Le Québec doit-il en finir avec l’électricité à bas prix?

Une hausse des tarifs d’électricité est inévitable au Québec. Cela dit, une réflexion doit être menée sur le système de tarification pour financer les investissements colossaux prévus par Hydro-Québec dans la prochaine décennie, explique l’Institut du Québec (IdQ) dans une étude parue mercredi.
« Quand on a une ressource rare, c’est une bonne chose qu’il y ait un prix qui reflète sa rareté. Comme ça, on l’utilise de façon judicieuse », affirme Alain Dubuc, auteur du rapport intitulé Un éléphant dans le compteur. Pourquoi une hausse des tarifs d’électricité sera inévitable… et souhaitable.

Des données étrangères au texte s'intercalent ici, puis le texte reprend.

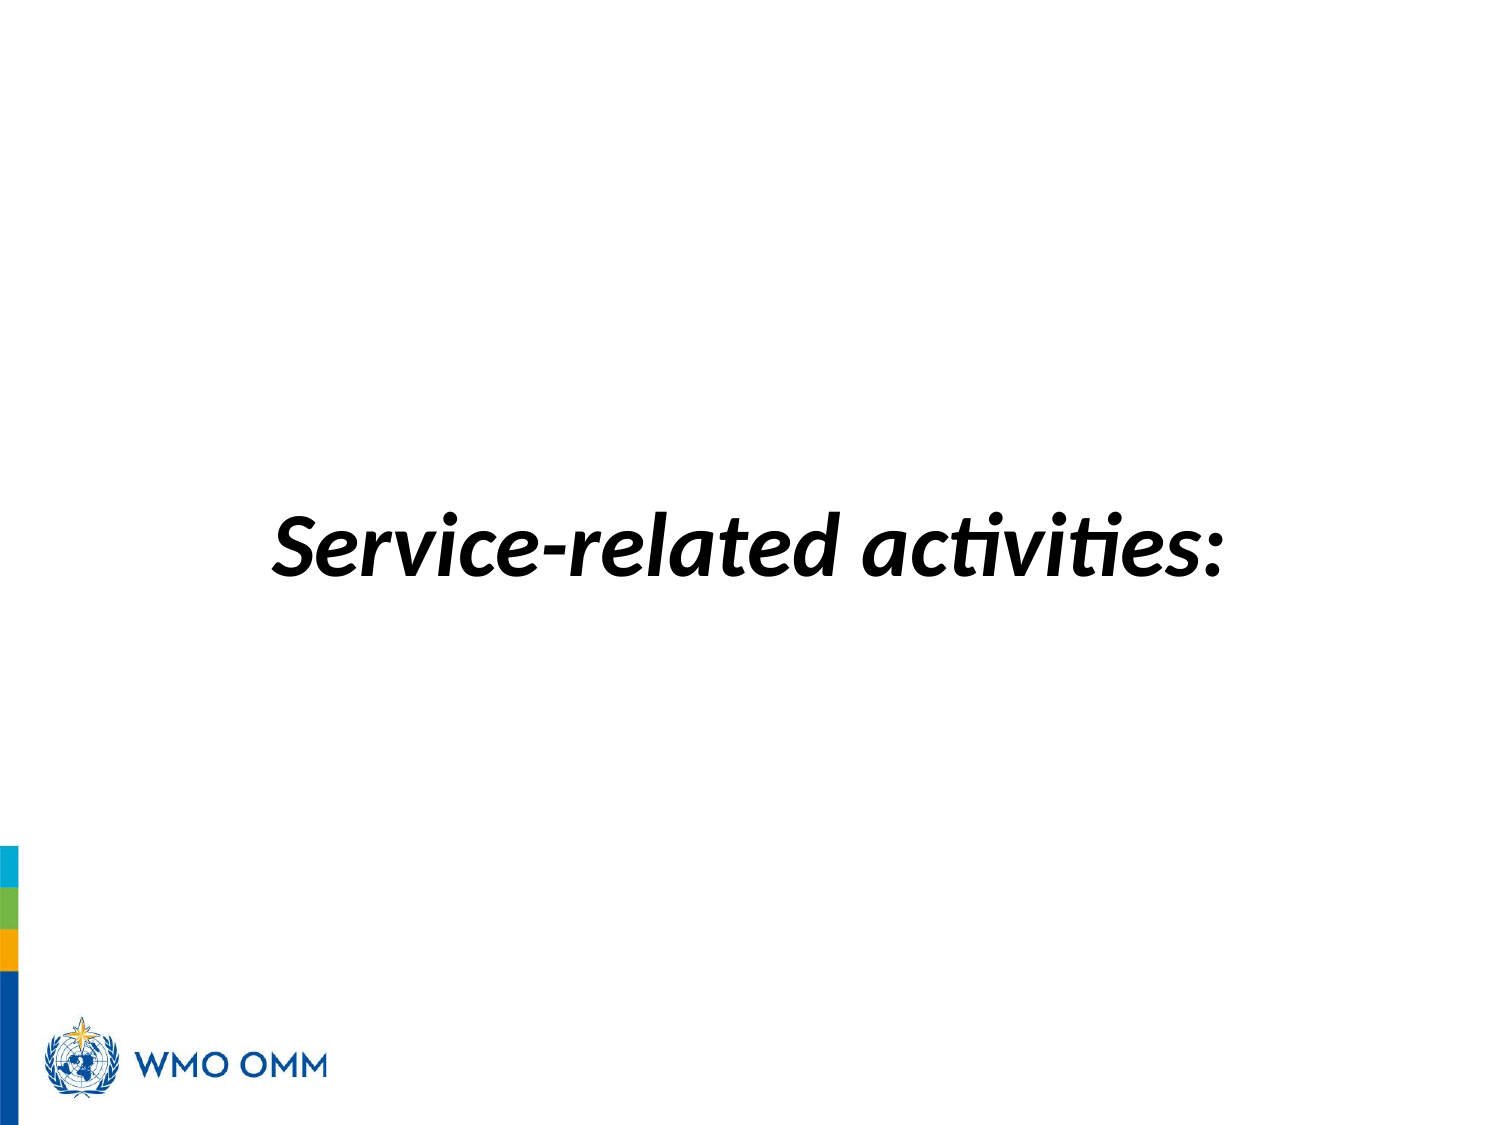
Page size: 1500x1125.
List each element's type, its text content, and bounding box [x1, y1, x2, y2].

Historiquement, ce principe a suscité peu d’intérêt au Québec, qui a longtemps vécu dans l’abondance énergétique, poursuit le conseiller à l’IdQ. Or, « quand on sait que l’électricité est au cœur du processus de décarbonation, il va y avoir des besoins énormes. Donc, l’intelligence de l’utilisation devient importante. »
L’étude de l’IdQ commence par établir certains constats. Les Québécois sont parmi les plus grands consommateurs d’électricité au monde. Malgré cela, puisque les clients commerciaux et industriels d’Hydro-Québec paient leur électricité à un prix supérieur au coût, les clients résidentiels s’en trouvent subventionnés et ne paient qu’environ 82 % du coût de l’électricité qu’ils consomment. C’est le principe de l’interfinancement.
Ce faisant, les consommateurs domestiques reçoivent un mauvais signal de prix. « Un changement dans la façon dont le Québec aborde les enjeux de la tarification de l’électricité est souhaitable, lit-on dans le document. Une rupture avec la tradition de l’électricité à bas prix sera nécessaire pour la gestion optimale de la ressource, le développement des installations de production futures et la création d’une marge de manœuvre financière permettant de mener à bien les efforts de décarbonation de l’économie. »
Ce que permettrait une hausse de prix
Une hausse tarifaire serait « un outil efficace pour réduire la consommation », suggère l’étude. D’autant plus qu’Hydro-Québec prévoit investir près de 200 milliards de dollars d’ici 2035. « Une augmentation des prix contribue généralement à réduire la consommation. C’est ce que montre la théorie économique », écrit l’auteur.
Par contre, si une hausse de prix encourageait la sobriété énergétique, « le recours aux outils de prix doit être utilisé avec prudence, pour en limiter les impacts négatifs, ainsi qu’avec patience, parce que les interventions les plus porteuses s’inscrivent dans une perspective de long terme ».
Alors, comment entreprendre un changement de culture tarifaire ? L’étude n’émet pas de recommandation, mais plutôt des idées pour alimenter le débat public. Parmi les options avancées : mettre fin à l’interfinancement, avoir davantage recours à la modulation tarifaire selon la période de la journée et l’ampleur de la consommation, ou encore vendre l’électricité à un prix plus près de celui du marché.
Un débat sain
Le prix de l’électricité, au Québec, c’est plus qu’une considération financière, note André Dubuc. « C’est clair dans mon esprit que c’est une autre manifestation de la sacralisation de certains éléments de la Révolution tranquille. »
L’électricité est une ressource collective, ajoute-t-il. « Le choix des tarifs qui a été fait, traditionnellement, c’est de dire “comme ça appartient aux Québécois, on va redonner à tout le monde à travers des tarifs bas”. » En d’autres mots, les faibles tarifs constituent des avantages individuels. Mais dans l’esprit de la Révolution tranquille, les profits qui résultent d’un bien collectif devraient plutôt être utilisés de façon collective, par exemple pour financer la décarbonation, soutient M. Dubuc.
Pour mener un débat sain entourant la hausse des tarifs, selon M. Dubuc, il faut se rappeler qu’« il ne s’agit pas de surfacturer [le service aux] gens, mais simplement de les ramener à la normale », puisqu’en ce moment, plusieurs Québécois « ne sont pas au courant du fait qu’il y a une subvention indirecte qui fait en sorte qu’ils paient à peu près 82 % du vrai coût » de l’électricité.